• [WHAT TO PRODUCE]:
Rewrite the stretch of the listing from the line containing "time: 10:07" through the end of the listing, swapping "time" for "reading" and keeping everything else the same. Leave the pictures out of your answer.

• [MATERIAL FOR THIS EXERCISE]:
-- START --

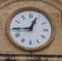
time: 12:44
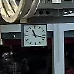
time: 11:17
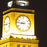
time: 8:46
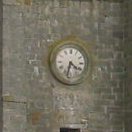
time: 4:32
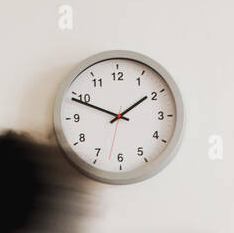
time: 1:48
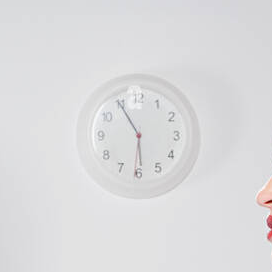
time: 5:54
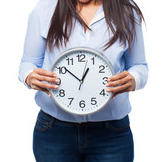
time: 12:51
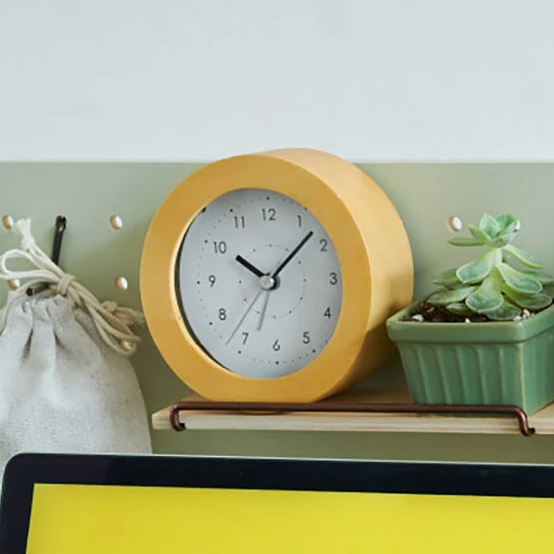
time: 10:07
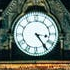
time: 3:24
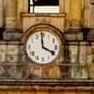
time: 3:59
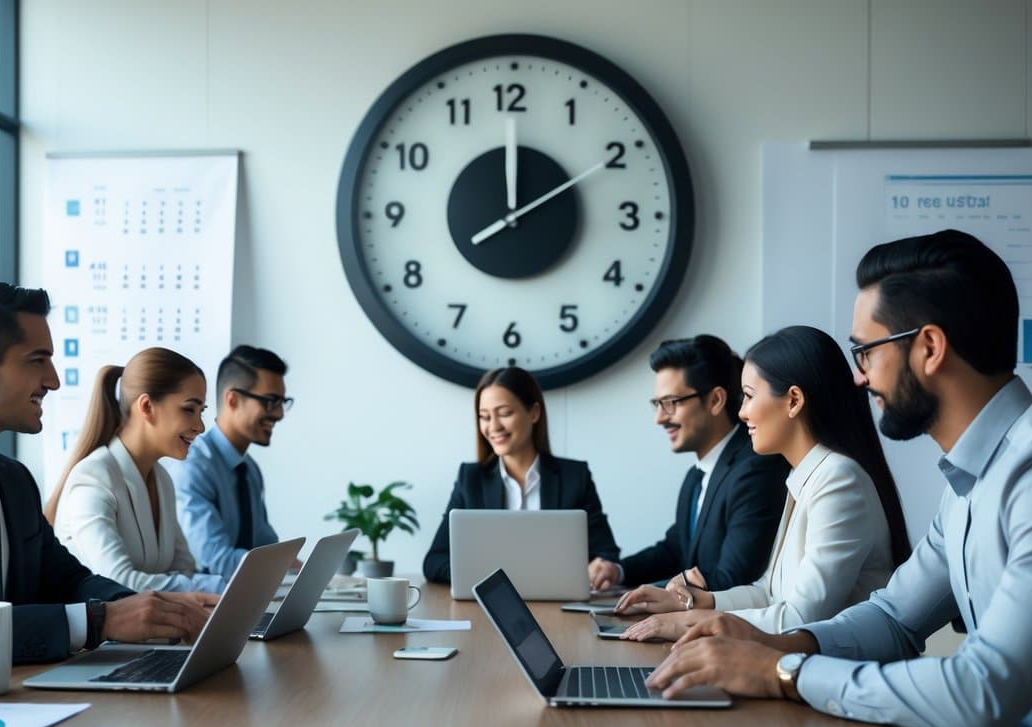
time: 12:00
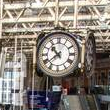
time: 10:38
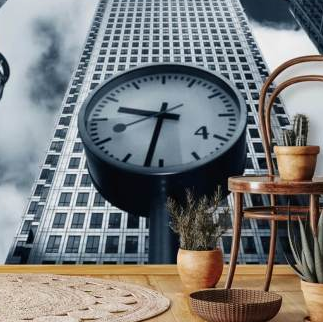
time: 9:32
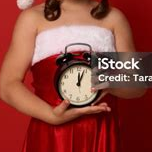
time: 12:03
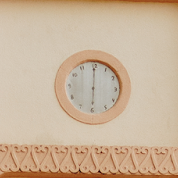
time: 6:00
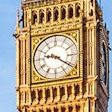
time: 9:20
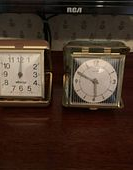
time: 5:49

-- END --

• [FULL ANSWER]:
reading: 10:07
reading: 3:24
reading: 3:59
reading: 12:00
reading: 10:38
reading: 9:32
reading: 12:03
reading: 6:00
reading: 9:20
reading: 5:49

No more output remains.